I think that's more of a pain. I think we can trust module authors a bit more to use it more responsibly that normal users. The proper solution is to integrate with the .info files in modules and display that info, but I'd like to get some kind of solution for 'now', although I know lisarex will probably hate me for that.

Another hard-defined taxonomy will just have the same problems as our current module taxonomy.

joachim’s picture

> Another hard-defined taxonomy will just have the same problems as our current module taxonomy.

Will it? I'm not sure what we're saying the current problem is.
Looking at the Drupal Commerce issue it looks like we need finer granularity, while still keeping the Categories vocabulary broad-sweeping.
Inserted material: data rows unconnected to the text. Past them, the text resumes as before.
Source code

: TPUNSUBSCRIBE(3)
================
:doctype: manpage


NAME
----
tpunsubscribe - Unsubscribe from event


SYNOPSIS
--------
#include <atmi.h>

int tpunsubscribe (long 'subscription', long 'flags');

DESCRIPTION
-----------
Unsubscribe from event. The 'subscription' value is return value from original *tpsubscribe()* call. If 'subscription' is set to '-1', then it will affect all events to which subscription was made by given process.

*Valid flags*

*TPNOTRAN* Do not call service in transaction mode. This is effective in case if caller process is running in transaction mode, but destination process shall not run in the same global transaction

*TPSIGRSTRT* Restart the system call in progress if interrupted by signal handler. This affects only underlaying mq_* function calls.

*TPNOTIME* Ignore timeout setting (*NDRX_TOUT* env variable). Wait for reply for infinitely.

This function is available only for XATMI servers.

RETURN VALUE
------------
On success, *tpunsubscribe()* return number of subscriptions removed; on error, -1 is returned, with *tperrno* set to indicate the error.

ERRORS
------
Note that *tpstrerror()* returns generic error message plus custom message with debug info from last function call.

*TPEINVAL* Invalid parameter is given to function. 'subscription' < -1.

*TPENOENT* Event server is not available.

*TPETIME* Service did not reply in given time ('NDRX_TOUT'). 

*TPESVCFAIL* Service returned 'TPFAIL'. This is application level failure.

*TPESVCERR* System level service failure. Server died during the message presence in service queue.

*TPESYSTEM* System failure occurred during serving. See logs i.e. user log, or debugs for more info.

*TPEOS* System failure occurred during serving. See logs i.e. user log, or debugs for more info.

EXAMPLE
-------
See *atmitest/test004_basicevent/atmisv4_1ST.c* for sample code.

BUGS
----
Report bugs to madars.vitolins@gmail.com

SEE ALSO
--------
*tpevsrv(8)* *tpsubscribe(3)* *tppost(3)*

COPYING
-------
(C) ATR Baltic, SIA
The only problem I can see if a second 'Module family' vocabulary is fixed is of bottlenecks to new terms in the issue queue -- granted that's a pain. But with free tagging we're surely going to get issues to merge tags, rename them, etc, and there's going to be just as much of a bottleneck while things are discussed.

If it must be tagging, at the very least I think there should be a group on gdo to discuss taxonomy. And even then, I just see this turning into a big mess :/

lisarex’s picture

@Dave Reid, I could never hate you :)

Go with the solution that enables you to do your jobs better.

naught101’s picture

Agree with davereid, if only because I want to see this happen, and a small step is better than no step. I don't see the point of having two fixed-term vocabs. The current mix of use/supermodule seems to work fine, and wouldn't particularly benefit from being split in two (wouldn't make a difference to site users, just make it harder for admins to see what's going on).
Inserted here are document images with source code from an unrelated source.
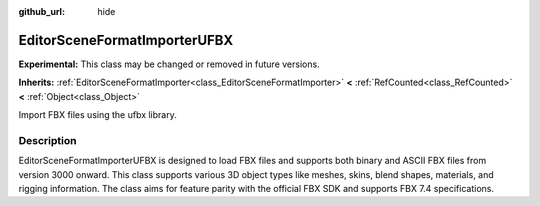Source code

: :github_url: hide

.. DO NOT EDIT THIS FILE!!!
.. Generated automatically from Redot engine sources.
.. Generator: https://github.com/Redot-Engine/redot-engine/tree/master/doc/tools/make_rst.py.
.. XML source: https://github.com/Redot-Engine/redot-engine/tree/master/modules/fbx/doc_classes/EditorSceneFormatImporterUFBX.xml.

.. _class_EditorSceneFormatImporterUFBX:

EditorSceneFormatImporterUFBX
=============================

**Experimental:** This class may be changed or removed in future versions.

**Inherits:** :ref:`EditorSceneFormatImporter<class_EditorSceneFormatImporter>` **<** :ref:`RefCounted<class_RefCounted>` **<** :ref:`Object<class_Object>`

Import FBX files using the ufbx library.

.. rst-class:: classref-introduction-group

Description
-----------

EditorSceneFormatImporterUFBX is designed to load FBX files and supports both binary and ASCII FBX files from version 3000 onward. This class supports various 3D object types like meshes, skins, blend shapes, materials, and rigging information. The class aims for feature parity with the official FBX SDK and supports FBX 7.4 specifications.

.. |virtual| replace:: :abbr:`virtual (This method should typically be overridden by the user to have any effect.)`
.. |const| replace:: :abbr:`const (This method has no side effects. It doesn't modify any of the instance's member variables.)`
.. |vararg| replace:: :abbr:`vararg (This method accepts any number of arguments after the ones described here.)`
.. |constructor| replace:: :abbr:`constructor (This method is used to construct a type.)`
.. |static| replace:: :abbr:`static (This method doesn't need an instance to be called, so it can be called directly using the class name.)`
.. |operator| replace:: :abbr:`operator (This method describes a valid operator to use with this type as left-hand operand.)`
.. |bitfield| replace:: :abbr:`BitField (This value is an integer composed as a bitmask of the following flags.)`
.. |void| replace:: :abbr:`void (No return value.)`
It might be good to make the open vocab more "hidden" somehow, ie. not display on project pages, or only display if the term contains above a certain threshold of projects (I don't know of any particular projects that can do this). That might reduce the messiness.

Lack of standardisation is not a problem, I think: eventually, the more popular tags will organically become more used, because doing so will be the best way to promote projects. The most popular and useful tags could be eventuall moved into the main vocabulary (taxonomy_manager can do this relatively easily in d6). The benefit of community_tags.module is that the tags are updated more frequently, and will more quickly become useful.

naught101’s picture

Title: Freetagging/folksonomy for projects » Implement Community Tags for d.o projects
Project: Drupal.org site moderators » Drupal.org infrastructure
Component: Redesign » Drupal.org module
Issue tags: +Performance, +improve drupal.org module search

Moving this to the appropriate queue. Also, this probably needs some kind of performance review from someone in the know.

eliza411’s picture

Status: Active » Closed (won't fix)

Closing old issues. Please re-open if needed.

Project: Drupal.org infrastructure » Drupal.org customizations
Component: Drupal.org module » Miscellaneous
helmo’s picture

Version: » 7.x-3.x-dev
Issue summary: View changes

Too bad this never got off the ground ... This would still be very useful.

A partial alternative is in #1323826: Make it easier to identify and discover ecosystem modules, but that's also stale.